Sull’Afghanistan Obama si gioca così un pezzo della propria reputazione e credibilità : nel 2012 alle elezioni presidenziali l’insuccesso nel paese asiatico e l’incapacità di mantenere le premesse fatte potranno avere gravi conseguenze sulla sua campagna elettorale.
La guerra in Afghanistan sta d’altronde diventando la “guerra” di Obama così come quella in Iraq era stata la guerra del suo predecessore G.Bush. Un conflitto certo iniziato da altri ma che ora costituisce un problema e un’eredità spinosa pronta a esplodere nelle mani del nuovo presidente : o andarsene, e tutti avrebbero parlato di una sconfitta politica, militare e in termine di immagine, o rimanere, a costo tuttavia di un maggior impegno militare.
Obama ha scelto la seconda strada ma la scelta nasconde un insidioso pericolo : impegnarsi e rimanere intrappolati sempre di più nel difficile scenario afghano, proprio come successo in Vietnam negli anni 60 e 70. Di fronte alle sconfitte e difficoltà incontrate sul campo si cerca di rimediare aumentando il numero di soldati presenti sul territorio ma questo conduce al rischio di una nuova e pericolosa escalation militare.
La possibilità sembra essere scongiurata dal ritiro programmato delle truppe nel 2011 e in questo Obama è stato chiaro : o si raggiungono gli obiettivi prefissati o si torna (in teoria) a casa, decretando il fallimento dell’intera campagna militare e del progetto di esportare la democrazia nel paese afghano.

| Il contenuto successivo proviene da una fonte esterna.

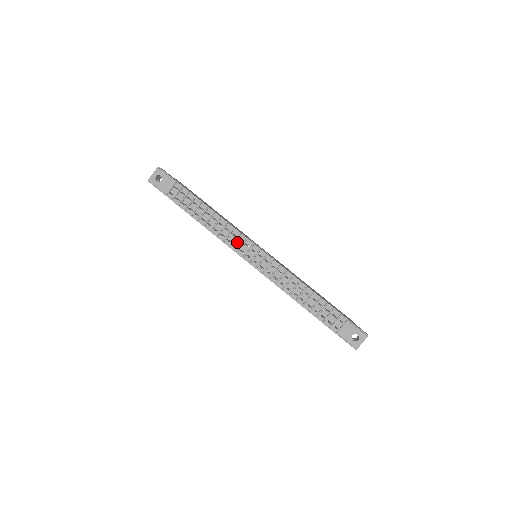
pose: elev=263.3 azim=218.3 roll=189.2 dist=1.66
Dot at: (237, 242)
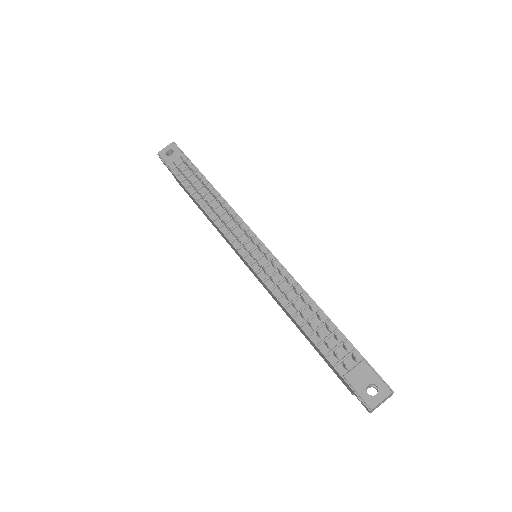
Dot at: (236, 231)
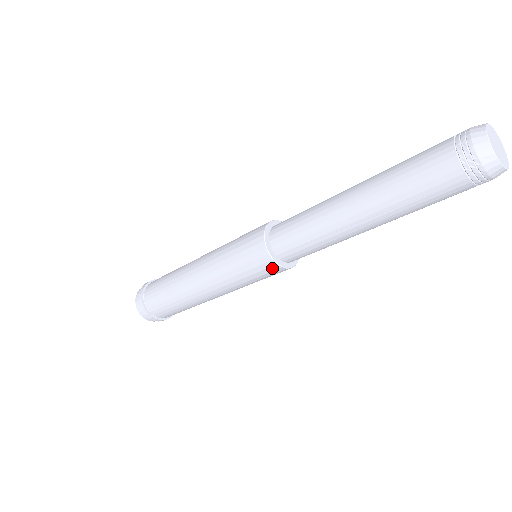
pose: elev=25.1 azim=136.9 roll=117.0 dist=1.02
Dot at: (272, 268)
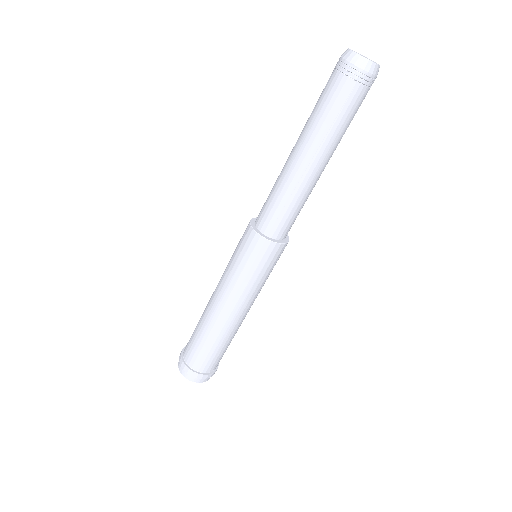
Dot at: (269, 249)
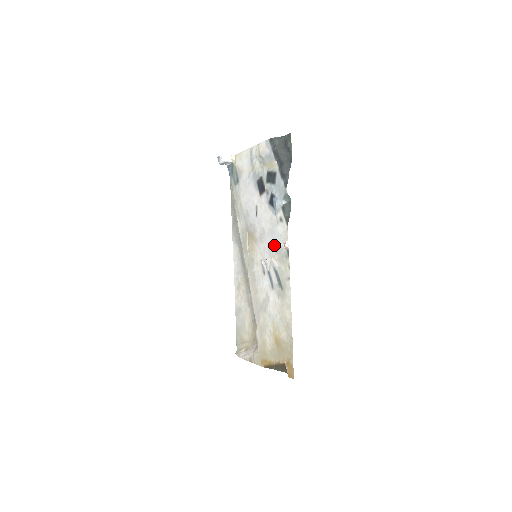
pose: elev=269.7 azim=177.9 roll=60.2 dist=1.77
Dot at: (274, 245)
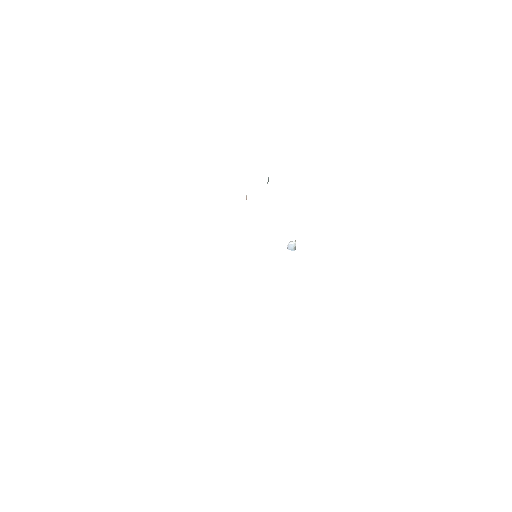
Dot at: occluded
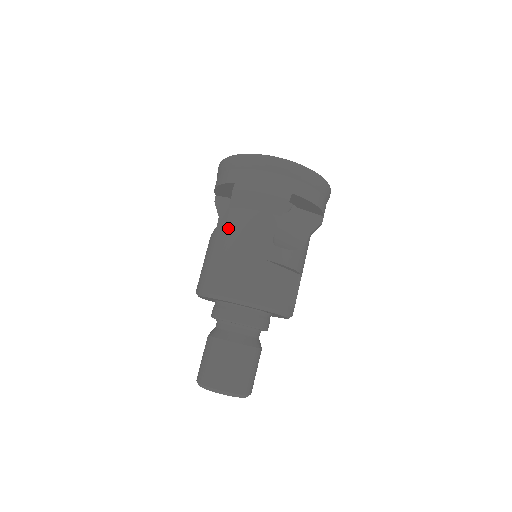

In questi 2 insomma si gioca il futuro dell’Afghanistan (e, in parte, dello stesso Obama).
Il presidente americano comunque ancora una volta ha sembrato scontentare tutti, sia coloro che, come dimostrazione di un reale cambiamento rispetto alla politica estera di Bush, si aspettavano un rapido disimpegno dalla polveriera afghana come già accaduto in Iraq, sia coloro che invece pretendevano minor tentennamenti sulla questione.
E allora dalla riforma sanitaria alla lotta ai cambiamenti climatici, passando dalla guerra afghana, non è forse che il nuovo motto di Obama sia diventato No, we can’t?